» **Exercise objective**
Through the line with "31: (274, 8, 0.58)" and starting from the first line, return the records below word for word, with pictures left out.

» **Stored data**
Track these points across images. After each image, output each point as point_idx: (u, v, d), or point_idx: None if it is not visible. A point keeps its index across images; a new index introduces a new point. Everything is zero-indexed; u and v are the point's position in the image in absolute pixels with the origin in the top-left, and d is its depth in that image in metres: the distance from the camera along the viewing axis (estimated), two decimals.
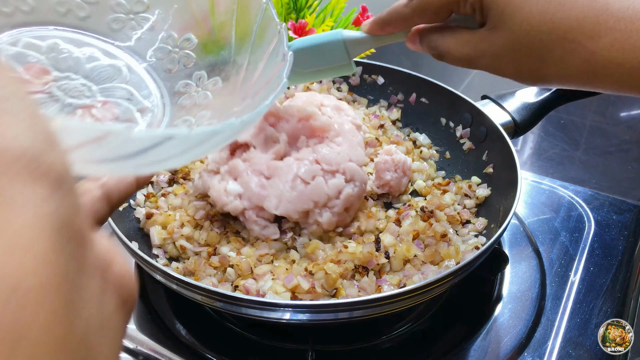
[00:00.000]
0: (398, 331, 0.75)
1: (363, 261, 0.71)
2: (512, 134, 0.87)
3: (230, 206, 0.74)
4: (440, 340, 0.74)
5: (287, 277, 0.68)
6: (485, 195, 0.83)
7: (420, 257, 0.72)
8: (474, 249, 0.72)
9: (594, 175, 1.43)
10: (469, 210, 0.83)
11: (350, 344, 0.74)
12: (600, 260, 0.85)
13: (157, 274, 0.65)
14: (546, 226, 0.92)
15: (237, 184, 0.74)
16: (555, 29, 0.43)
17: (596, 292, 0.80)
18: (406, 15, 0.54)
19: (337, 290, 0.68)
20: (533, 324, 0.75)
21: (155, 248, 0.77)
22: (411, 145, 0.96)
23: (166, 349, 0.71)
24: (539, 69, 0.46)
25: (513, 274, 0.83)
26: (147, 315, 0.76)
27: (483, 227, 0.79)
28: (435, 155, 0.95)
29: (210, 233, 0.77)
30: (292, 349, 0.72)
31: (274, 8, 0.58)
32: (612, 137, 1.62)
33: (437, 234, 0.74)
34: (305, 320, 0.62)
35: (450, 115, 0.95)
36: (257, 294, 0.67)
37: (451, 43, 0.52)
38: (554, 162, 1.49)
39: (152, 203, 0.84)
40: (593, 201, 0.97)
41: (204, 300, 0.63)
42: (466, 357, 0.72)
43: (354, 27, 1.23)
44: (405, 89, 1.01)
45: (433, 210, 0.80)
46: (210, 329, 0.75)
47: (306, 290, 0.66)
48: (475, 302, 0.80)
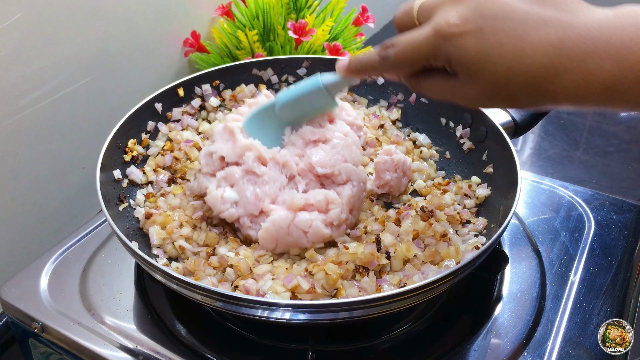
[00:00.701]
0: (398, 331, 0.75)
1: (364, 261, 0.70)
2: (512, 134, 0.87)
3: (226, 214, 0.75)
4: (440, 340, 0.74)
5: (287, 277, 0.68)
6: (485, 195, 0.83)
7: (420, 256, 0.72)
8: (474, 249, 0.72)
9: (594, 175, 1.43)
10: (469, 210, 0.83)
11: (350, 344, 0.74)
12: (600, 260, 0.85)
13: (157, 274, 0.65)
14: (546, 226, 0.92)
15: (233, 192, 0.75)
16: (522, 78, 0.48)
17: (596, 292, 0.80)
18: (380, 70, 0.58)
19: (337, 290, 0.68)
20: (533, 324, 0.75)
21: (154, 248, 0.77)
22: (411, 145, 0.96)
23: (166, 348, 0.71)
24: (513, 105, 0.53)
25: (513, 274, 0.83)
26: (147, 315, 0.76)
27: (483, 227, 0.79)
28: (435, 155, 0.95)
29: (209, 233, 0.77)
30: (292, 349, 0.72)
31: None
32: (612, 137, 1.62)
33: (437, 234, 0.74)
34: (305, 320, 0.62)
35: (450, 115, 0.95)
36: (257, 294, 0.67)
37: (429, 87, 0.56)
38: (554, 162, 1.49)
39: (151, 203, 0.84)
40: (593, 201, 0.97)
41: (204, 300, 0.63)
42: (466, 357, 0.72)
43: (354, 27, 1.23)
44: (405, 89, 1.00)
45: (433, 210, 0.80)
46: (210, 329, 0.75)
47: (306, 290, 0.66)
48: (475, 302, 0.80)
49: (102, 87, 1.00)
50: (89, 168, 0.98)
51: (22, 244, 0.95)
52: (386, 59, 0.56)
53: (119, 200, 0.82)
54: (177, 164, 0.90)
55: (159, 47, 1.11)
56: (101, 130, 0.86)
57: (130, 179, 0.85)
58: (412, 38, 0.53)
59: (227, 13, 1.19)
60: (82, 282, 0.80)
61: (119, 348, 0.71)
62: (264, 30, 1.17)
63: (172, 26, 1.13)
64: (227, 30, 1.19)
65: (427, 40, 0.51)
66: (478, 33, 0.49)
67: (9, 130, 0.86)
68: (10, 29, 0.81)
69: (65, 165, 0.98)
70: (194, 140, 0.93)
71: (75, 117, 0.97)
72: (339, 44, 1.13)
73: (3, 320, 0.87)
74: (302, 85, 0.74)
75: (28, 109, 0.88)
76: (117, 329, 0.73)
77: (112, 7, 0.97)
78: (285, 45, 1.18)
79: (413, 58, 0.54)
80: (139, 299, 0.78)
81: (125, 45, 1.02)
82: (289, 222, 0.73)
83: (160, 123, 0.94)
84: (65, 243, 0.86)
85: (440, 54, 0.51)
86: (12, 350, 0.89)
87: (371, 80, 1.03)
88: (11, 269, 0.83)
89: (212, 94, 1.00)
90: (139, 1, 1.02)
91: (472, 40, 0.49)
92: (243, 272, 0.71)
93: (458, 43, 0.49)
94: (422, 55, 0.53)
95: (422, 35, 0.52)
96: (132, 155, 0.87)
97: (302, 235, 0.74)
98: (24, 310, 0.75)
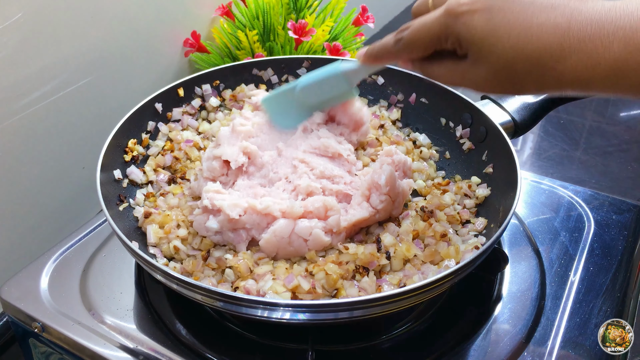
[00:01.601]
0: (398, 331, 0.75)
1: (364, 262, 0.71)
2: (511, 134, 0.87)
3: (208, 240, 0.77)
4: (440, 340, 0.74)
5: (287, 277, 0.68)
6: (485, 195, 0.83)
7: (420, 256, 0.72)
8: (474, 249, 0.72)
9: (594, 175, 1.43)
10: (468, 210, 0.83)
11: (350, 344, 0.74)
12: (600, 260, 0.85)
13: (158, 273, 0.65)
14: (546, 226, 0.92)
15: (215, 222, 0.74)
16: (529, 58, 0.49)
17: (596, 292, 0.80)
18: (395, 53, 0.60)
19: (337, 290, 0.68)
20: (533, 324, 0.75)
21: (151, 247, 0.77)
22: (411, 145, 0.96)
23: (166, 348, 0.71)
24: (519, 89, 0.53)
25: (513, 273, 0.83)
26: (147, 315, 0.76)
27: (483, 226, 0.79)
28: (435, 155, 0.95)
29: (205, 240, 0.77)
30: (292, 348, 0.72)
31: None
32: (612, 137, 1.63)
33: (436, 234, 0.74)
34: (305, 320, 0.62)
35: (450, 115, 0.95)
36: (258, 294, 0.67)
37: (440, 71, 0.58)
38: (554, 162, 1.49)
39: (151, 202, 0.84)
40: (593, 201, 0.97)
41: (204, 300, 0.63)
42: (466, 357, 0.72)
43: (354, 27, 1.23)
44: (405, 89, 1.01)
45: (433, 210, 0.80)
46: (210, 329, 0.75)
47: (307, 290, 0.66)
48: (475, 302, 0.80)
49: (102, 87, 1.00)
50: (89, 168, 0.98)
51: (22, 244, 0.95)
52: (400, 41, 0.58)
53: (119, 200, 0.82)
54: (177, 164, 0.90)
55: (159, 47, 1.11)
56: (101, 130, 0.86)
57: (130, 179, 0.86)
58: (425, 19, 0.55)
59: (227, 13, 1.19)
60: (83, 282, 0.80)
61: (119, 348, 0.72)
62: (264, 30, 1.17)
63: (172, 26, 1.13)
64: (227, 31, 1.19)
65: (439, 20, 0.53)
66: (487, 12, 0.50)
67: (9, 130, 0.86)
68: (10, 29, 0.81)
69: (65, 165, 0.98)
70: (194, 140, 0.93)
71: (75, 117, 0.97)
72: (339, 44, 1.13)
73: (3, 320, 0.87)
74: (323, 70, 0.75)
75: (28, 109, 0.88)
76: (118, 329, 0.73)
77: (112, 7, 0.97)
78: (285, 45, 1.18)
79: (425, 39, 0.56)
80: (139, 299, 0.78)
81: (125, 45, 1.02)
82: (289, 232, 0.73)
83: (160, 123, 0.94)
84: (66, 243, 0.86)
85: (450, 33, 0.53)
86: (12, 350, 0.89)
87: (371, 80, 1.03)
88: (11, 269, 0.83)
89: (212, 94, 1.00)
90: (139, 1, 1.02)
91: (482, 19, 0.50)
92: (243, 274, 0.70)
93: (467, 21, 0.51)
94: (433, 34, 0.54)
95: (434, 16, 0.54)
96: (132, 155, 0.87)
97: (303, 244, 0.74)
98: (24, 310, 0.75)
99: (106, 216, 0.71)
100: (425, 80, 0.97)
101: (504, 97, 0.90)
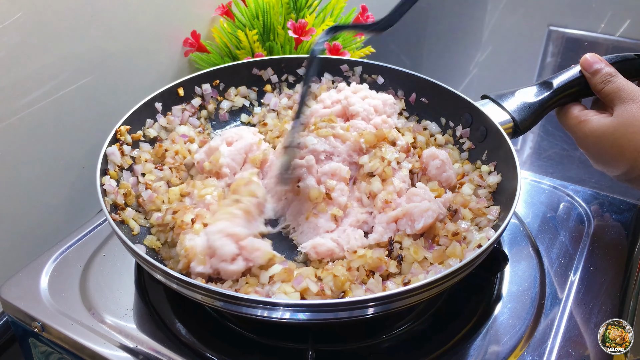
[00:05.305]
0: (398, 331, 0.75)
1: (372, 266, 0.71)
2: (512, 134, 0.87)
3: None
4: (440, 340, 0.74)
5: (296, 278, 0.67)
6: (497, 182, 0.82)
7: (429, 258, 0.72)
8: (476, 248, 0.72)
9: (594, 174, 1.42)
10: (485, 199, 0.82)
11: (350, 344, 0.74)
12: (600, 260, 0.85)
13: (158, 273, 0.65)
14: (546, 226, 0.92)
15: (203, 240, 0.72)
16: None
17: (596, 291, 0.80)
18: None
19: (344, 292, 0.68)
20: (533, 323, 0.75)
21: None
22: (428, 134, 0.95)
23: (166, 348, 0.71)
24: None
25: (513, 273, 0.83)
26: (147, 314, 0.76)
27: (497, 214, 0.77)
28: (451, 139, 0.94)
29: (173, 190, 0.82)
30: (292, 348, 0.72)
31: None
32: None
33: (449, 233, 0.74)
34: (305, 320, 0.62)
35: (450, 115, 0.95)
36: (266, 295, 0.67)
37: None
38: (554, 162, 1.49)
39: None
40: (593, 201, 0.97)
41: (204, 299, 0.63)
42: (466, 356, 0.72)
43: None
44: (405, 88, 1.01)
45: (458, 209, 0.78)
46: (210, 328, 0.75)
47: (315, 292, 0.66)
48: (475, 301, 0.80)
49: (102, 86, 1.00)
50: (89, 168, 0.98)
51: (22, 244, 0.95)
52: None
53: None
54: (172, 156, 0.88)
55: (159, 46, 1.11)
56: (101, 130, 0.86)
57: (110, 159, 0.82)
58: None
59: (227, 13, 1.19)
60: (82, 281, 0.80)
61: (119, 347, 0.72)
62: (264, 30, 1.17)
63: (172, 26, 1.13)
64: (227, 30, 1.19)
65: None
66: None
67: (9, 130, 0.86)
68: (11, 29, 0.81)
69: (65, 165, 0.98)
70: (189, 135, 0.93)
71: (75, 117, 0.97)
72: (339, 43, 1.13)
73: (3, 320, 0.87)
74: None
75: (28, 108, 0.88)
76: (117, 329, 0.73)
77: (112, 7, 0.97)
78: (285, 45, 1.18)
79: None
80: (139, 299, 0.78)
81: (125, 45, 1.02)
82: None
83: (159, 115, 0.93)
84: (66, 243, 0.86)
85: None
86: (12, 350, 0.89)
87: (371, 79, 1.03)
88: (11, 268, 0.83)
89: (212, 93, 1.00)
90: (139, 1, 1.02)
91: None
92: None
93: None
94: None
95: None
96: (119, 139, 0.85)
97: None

» **Result for this exercise**
Track these points across images. After each image, output each point as point_idx: (u, v, d), or point_idx: None if it is not visible. A point keeps its index across images; a new index introduces a new point. Everything is zero-indexed; u and v are the point's position in the image in absolute pixels with the origin in the top-left, and d is its depth in that image in metres: the distance from the camera along the viewing axis (estimated), two decimals.
[00:00.000]
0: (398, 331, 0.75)
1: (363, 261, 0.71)
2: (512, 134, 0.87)
3: (230, 206, 0.74)
4: (440, 340, 0.74)
5: (287, 277, 0.68)
6: (485, 195, 0.83)
7: (420, 257, 0.72)
8: (474, 249, 0.72)
9: (594, 175, 1.43)
10: (469, 210, 0.83)
11: (350, 344, 0.74)
12: (600, 260, 0.85)
13: (157, 274, 0.65)
14: (546, 226, 0.92)
15: (237, 184, 0.74)
16: (555, 29, 0.43)
17: (596, 292, 0.80)
18: (406, 15, 0.54)
19: (337, 290, 0.68)
20: (533, 324, 0.75)
21: (155, 248, 0.77)
22: (411, 145, 0.96)
23: (166, 349, 0.71)
24: (539, 69, 0.46)
25: (513, 274, 0.83)
26: (147, 315, 0.76)
27: (483, 227, 0.79)
28: (435, 155, 0.95)
29: (210, 233, 0.77)
30: (292, 349, 0.72)
31: (274, 8, 0.58)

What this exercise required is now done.